Giving voice to dead women

MATERNAL MORTALITY

Sumitra (name changed) gave birth to a girl at a Public Health Centre (PHC) in Udaipur district, Rajasthan.

Both the Auxillary Nurse Midwife (ANM) and the nurse who attended on her left for home within half an hour of her delivery and before the nurse of the next shift arrived. When Sumitra started bleeding there was no one to attend to her.

 Sumitra’s husband kept calling the doctor but he arrived only after an hour and referred Sumitra to the medical college 40 kms away. Since the PHC did not have a vehicle, the family was forced to spend time arranging for a private vehicle. Unfortunately, Sumitra died on her way to the hospital. 

Like Sumitra there are hundreds of women who die each year soon after delivery owing to poor healthcare facilities. Highlighting this poor scenario, as many 20 Non-Government Organisations (NGO) worked for two years to document these stories in the report ‘Dead Women Talking’ which was released in the city recently. The NGOs compiled stories of 124 deaths in 10 states – Maharashtra, Gujarat, Uttar Pradesh, Bihar, Jharkhand, West Bengal, Odisha and Assam. 
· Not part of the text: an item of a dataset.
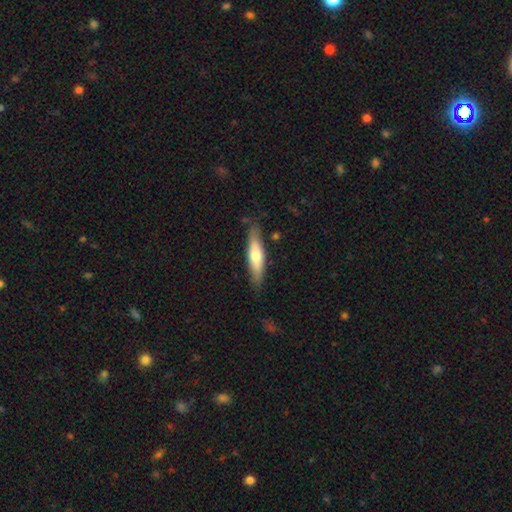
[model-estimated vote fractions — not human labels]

According to the report, the women who died belonged to socially and economically disadvantaged section of the population. The report describes how women with vulnerabilities are left out of services like antenatal and post-partum care. 

“It is because of the way health services are structured and delivered presently,” says Renu Khanna, founder, Jan Swasthya Abhiyan.  

“Anaemia, though a huge problem, was left undetected and untreated. Blood tests were not often done during the antenatal care and when done, no treatment or follow up was done,” she points out. 

Khanna, critical of the shoddy healthcare facilities at health centres across the country, points out how women with life-threatening complications were often shunted from facility to facility without any appropriate treatment. “Even where the basic, lower level facilities could have been provided, it was not done. Thirty-six women visited three or more facilities seeking care when they were faced with an obstetric emergency,” highlights Khanna.

Since post-partum is the most crucial period where mortality occurs, proper facilities were unavailable. Of the 124 deaths, 82 deaths took place in the post-partum period with 52 deaths happening in the first 24 hours of delivery. 

Dr Subha Sri of Common Health condemns Janani Suraksha Yojana, central government’s national rural health mission, for the poor situation. 

“The approach to addressing maternal health in India is fragmented and focused on promoting institutional deliveries alone, while overlooking the broader framework of sexual and reproductive rights.

The maternal health policy in the country needs to move away from the paradigm of institutional deliveries to safe deliveries. Several issues that affect maternal health – such as access to safe abortion services, access to choice of contraception, proper childbirth, poverty, nutrition – remain the blind spot in policy,” says Dr Subha.

According to Dr Subha gender-based violence is another factor which is known to have an impact on woman’s control over their fertility, other than unsafe abortion, which is a major cause of maternal mortality and is not adequately addressed in maternal health programmes.